Henri-Joseph Harpignies. French, 1819 - 1916
A Landscape with Figures Walking along a Path
Blue watercolor with gray and black wash on wove paper
Drawing. 11.2 x 7.5 cm (4 7/16 x 2 15/16 in.)t
Joseph F. McCrindle Collection
Open Access
Courtesy National Gallery of Art, Washington
Pilgrimage
A dirt-floored church chamber, said to gift miracles, called us. Figures on life’s path. Some with neighbors, family, friends. Me, accompanied only by small hope. We walked a long road. Land rose, fell away. Vapors clustered overhead with only sky’s particular blue standing brilliant from the grey, beige, and black. Our wish: arrival. No expectation of an easy journey.
Road and hillside became foreground. We walking strangers became blotch, blob, artist’s gouache abstraction. We reached out with words, The day is fine, small kindnesses of notice, The weather should stay good. We tugged threads to unravel deeper conversation. I would draw this sky, if I weren’t walking. Over miles, My mother was sick for years before dying. I’m sorry. Sinking-below-surface talk. My father was here at Christmas, gone by Easter. I’m walking in memory of the path he walked toward death last year. I touched his arm; reverent silence; continuation; walking.

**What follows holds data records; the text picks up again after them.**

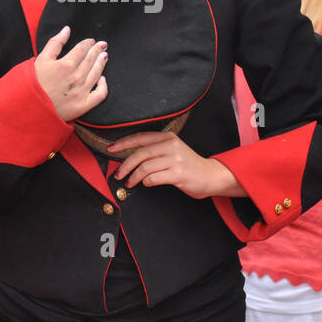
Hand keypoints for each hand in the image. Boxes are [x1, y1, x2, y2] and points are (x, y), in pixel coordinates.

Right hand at [34, 26, 107, 120]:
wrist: (31, 108)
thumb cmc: (34, 83)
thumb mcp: (41, 59)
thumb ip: (55, 43)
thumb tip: (67, 30)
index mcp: (66, 64)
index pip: (82, 49)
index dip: (88, 43)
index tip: (91, 41)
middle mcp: (77, 77)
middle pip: (91, 59)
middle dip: (98, 50)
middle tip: (102, 45)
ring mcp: (82, 91)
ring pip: (97, 73)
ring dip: (101, 63)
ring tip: (104, 56)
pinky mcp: (84, 105)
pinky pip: (100, 94)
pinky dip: (103, 85)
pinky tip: (102, 79)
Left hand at [107, 132, 243, 199]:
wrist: (210, 176)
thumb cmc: (188, 165)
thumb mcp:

Road ran away behind us. Cars passed. We stayed the course, for hours, seeking refuge at the shrine known for healing. Santuario built by bloody conquering. Self-righteous men’s dominance over differently devoted, beings bent on living without four-walled, steepled boundaries between this life and beyond.
As we approached, faithful flocks were gathered outside to hear loudspeaker prayers and blessings. Some lit candles inside, offered remembrances, spoke aloud their wishes to be well.
We waited for a turn to crouch in the small space, take soil stolen from the Christ’s blood mountains, refilled by man, not miracle, when tourists took too much away. I held a small silver box, removed its howling-wolf cover. That image-animal singing, crying, mourning for me who could not. When I stepped forward, I scooped iron-sand and hoped for healing my ailments, invisible. I had come so far but closed the cover.
Only at home would I rub the dirt between my fingers, taste it to my tongue. Only then would I pray to be plucked from my grey, black, blue living. Pray and wait for the miracle of a warmer-hued world, where something lit me up inside, turned my cells to starry sky.